Clayton Kershaw of the Dodgers has the second lowest Opening Day ERA of any major-leaguer with at least five OD starts; the top three are Rick Mahler (0.92), Kershaw (0.99) and Bob Feller (1.21).

Joe Mauer of the Twins and Yadier Molina of the Cardinals lead all players in the bigs for the longest active tenures with one team at 14 seasons.

… Delta Airlines passengers wearing Mets apparel and flying out of any New York airport over the next week and a half will receive free priority boarding.

… MLB umpires are wearing an “RG” sleeve patch honoring former A.L. umpire Russell Goetz who passed away this spring; Goetz officiated in 2,384 regular-season games and worked two All-Star Games, four ALCS and two World Series while ejecting 54 players, managers and coaches and wearing sleeve number 5 (currently worn by ump Dale Scott).

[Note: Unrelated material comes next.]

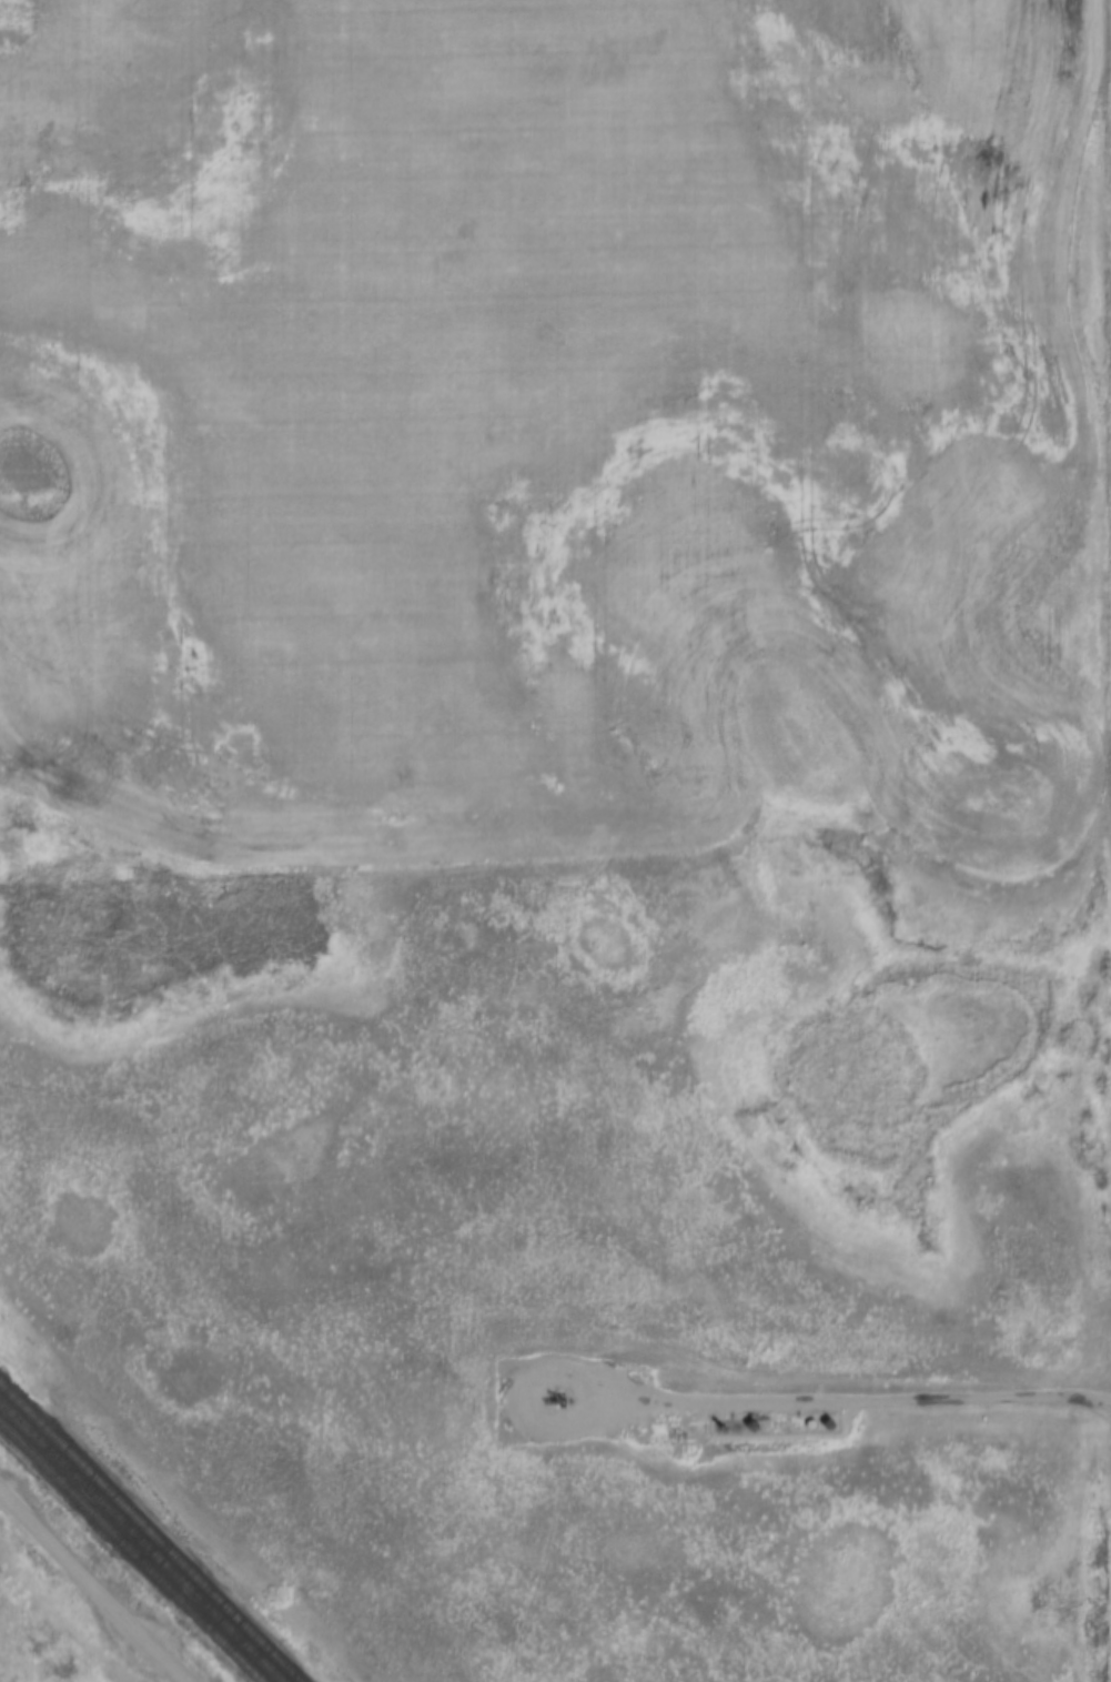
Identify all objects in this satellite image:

… According to the Elias Sports Bureau, the Reds had the youngest Opening Day roster with an average age of 26.4 while the Blue Jays had the oldest at 30.7.

… Last season, 28,067 shifts were recorded on balls put into play according to Baseball Info Solutions; that’s nearly a third of the total balls put into play.

Through Thursday, Buck Showalter needed just three more wins with the Orioles to pass Jimmy McAleer for second most managerial wins in Browns-Orioles franchise history; McAleer had 551 wins as the Browns skipper from 1902 to 1908 while the peerless Earl Weaver tops the list with 1,480 victories with the O’s.

… Last season, with the exception of Jackie Robinson‘s universally retired number 42, every number from 00 to 79 was worn by at least one player in the bigs; this season, two players are wearing number 99 (outfielder Aaron Judge of the Yankees and pitcher Hyun-Jin Ryu of the Dodgers).

… Sharp-eyed SABR member Bill Deane notes that Mark Teixeira, who retired after last season, finished his career with 1,862 hits in 1,862 games played; the major-leaguer with the most hits in an equal number of games played is Luis Gonzalez with 2,591 knocks in 2,591 contests.

… Outfielder Nomar Mazara of the Rangers became the 10th big-leaguer in the 21st century to collect multiple hits in his team’s first game of a season at age of 21 or younger.

… The youngest position player on Opening Day rosters was Padres catcher Luis Torrens at 20 years and 336 days of age while the youngest pitcher was German Marquez of the Rockies at 22 years and 40 days; the oldest position player was Ichiro Suzuki of the Marlins at 43 years and 163 days and the oldest pitcher was Braves starter Bartolo Colon at 43 years and 314 days.

… The Giants haven’t won a World Series during the administration of a Republican President since 1954.